Climate Week En Review, October 18, 2019
Happy Friday from Northern California where the power is on (knock on wood) and the skies are clear. Also, how cute (and little) is my 102-year old grandmother? (For reference, I'm 5'4" on a tall day...)
Hogan's (climate) heroes: Maryland Governor Larry Hogan released a climate plan to reduce the state's emissions of planet-warming gases 44 percent below 2006 levels by 2030. "The Hogan administration is committed to confronting the climate crisis through bold, collaborative, innovative, and bipartisan action," said Ben Grumbles, the state's Environment Secretary. The plan—which would also provide for the state's continued participation in the Regional Greenhouse Gas Initiative known as RGGI (pronounced "Reggie"), increase investment in clean energy sources, and incentivize healthy soil practices for farmers—is now subject to a public comment period. "We are confident that Maryland will continue to be a shining example of bipartisan energy and environmental progress at a time when it's needed most," Grumbles wrote in an op-ed last week.
Spotlight on spokespeople: While Bob Inglis was the star of the show, our recent event at Syracuse University with their College Republicans chapter wouldn't have happened without the hard work of our passionate EcoRight spokesperson Ben Mutolo, featured in this Daily Orange article. "The politicians my family voted for kept telling me not to worry about the change, it's nothing," Ben said. "But it became hard to ignore when the well that supplies all the water to my house dried in July, so my family was without water supply for several weeks."
Bob told the audience of 40 that "we might just bring Americans together to make a solution to climate change, but that can't happen without conservatives. Conservatives are the most important people on the planet right now when it comes to fixing climate change. The left has gone as far as they can go."

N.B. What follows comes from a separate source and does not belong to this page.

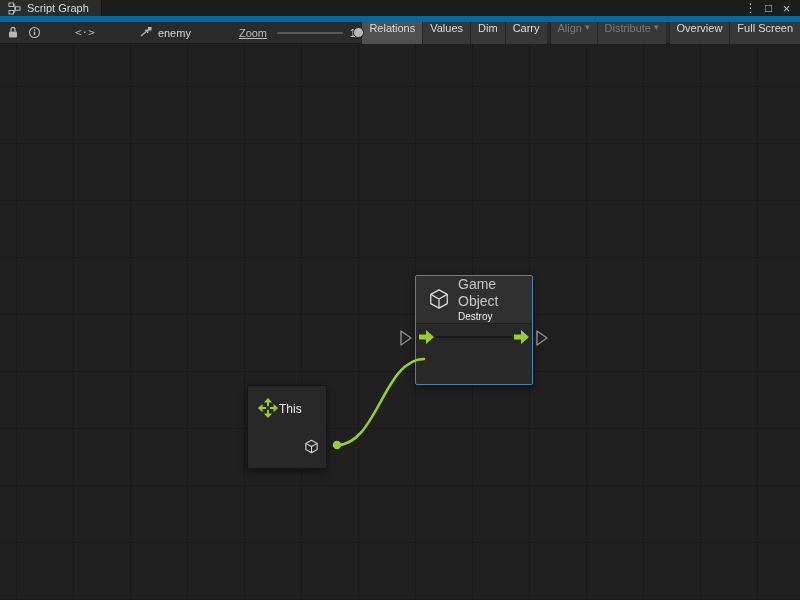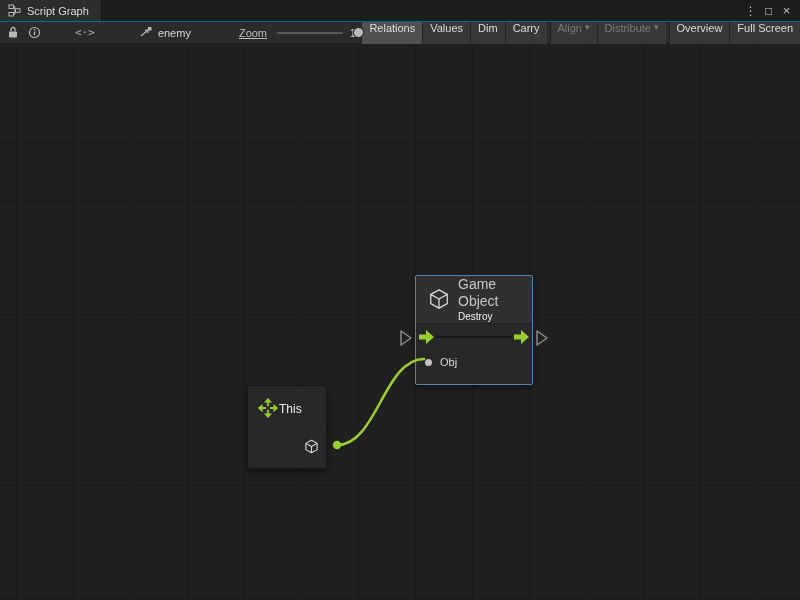"Script Graph" .titlebar { border-bottom: 1px solid #0369a1 -> 6px solid #0369a1 }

Insurance policy: Former Secretary of State George Shultz, who together with another former cabinet member, James A. Baker, conceived of the cap and dividend plan, reflected about the role he played in late President Ronald Reagan's epiphany on the ozone crisis. "I had two private meetings a week with President Reagan," Shultz recounted. "We talked about it. He became convinced that it was a real big problem." Ultimately, the Montreal Protocol was born. Long considered the most successful international treaty on the environment, the global agreement dealt with the phase out of harmful chlorofluorocarbons, which were creating the hole in the ozone. Reagan "went to the scientists," according to Shultz "and said, 'We respect you, but you do agree that if it happens it's a catastrophe, so let's take out an insurance policy.'"
Likewise, Shultz views the cap and dividend approach in a similar light: "I think that it's obvious, first of all, that there is a deep problem, and it has severe consequences going forward. And with all due respect to the science, which I appreciate, you don't have to rely on science. All you have to do is use your eyes. There is a new ocean being created in the Arctic. Why? The ice mass over Greenland is melting fast. Why? The Great Barrier Reef and other reefs in the Caribbean are all deteriorating. Why? And the answer is always the same. There is no question, no question, that the earth is warming, and there's no question that there are consequences."
Those with some time on their hands can check out the hour long conversation between Shultz and Stanford University's director of the Precourt Institute for Energy.
Sunshine State makes waves: You've read about the efforts of former and current members of the Florida delegation (think Curbelo, Ros-Lehtinen, Rooney, and Gaetz). Newly elected Governor Ron DeSantis made news when he appointed the state's first ever Chief Science Officer and Chief Resilience Officer. Now, for the first time in over a decade, a Florida State Senate Committee held a hearing to discuss the impact climate change is having on the state. "We lost a decade,'' said Sen. Tom Lee, the Republican who chairs the Committee on Infrastructure and Security. He noted the "a paradigm shift" on talking about climate change that occurred with the election of DeSantis, while also acknowledging "there's a younger generation of conservatives in this state that aren't as much in denial." Julia Nesheiwat, the aforementioned chief resilience officer, told committee members her job is building a statewide strategy over the next couple of years that prepares Florida for the economic, physical and environmental impacts of climate change. "These aren't issues that are just 10, 20 years, it's happening now, we're seeing it now as we speak." She called climate change "a very dire and urgent issue that I think we need to address." 🌊🌊🌊
"The world is changing and so is the leadership in state government,'' Lee said. "What we can do in this environment? I don't know. But we have got to push that envelope."
Welcome to the newest EcoRighter: Speaking of changing worlds, Bob is a grandfather for the first time. Peter Inglis Blessing arrived this week. He likes carbon taxes and late night feedings. Congratulations to Bob and his family!
Climate jester: Acting White House Chief of Staff Mick Mulvaney told reporters Thursday that "climate change will not be on the agenda" at next year's G-7 Summit, which will be hosted at Trump National Doral Miami resort. #HeavySigh
That's it for me, friends. Keep it real!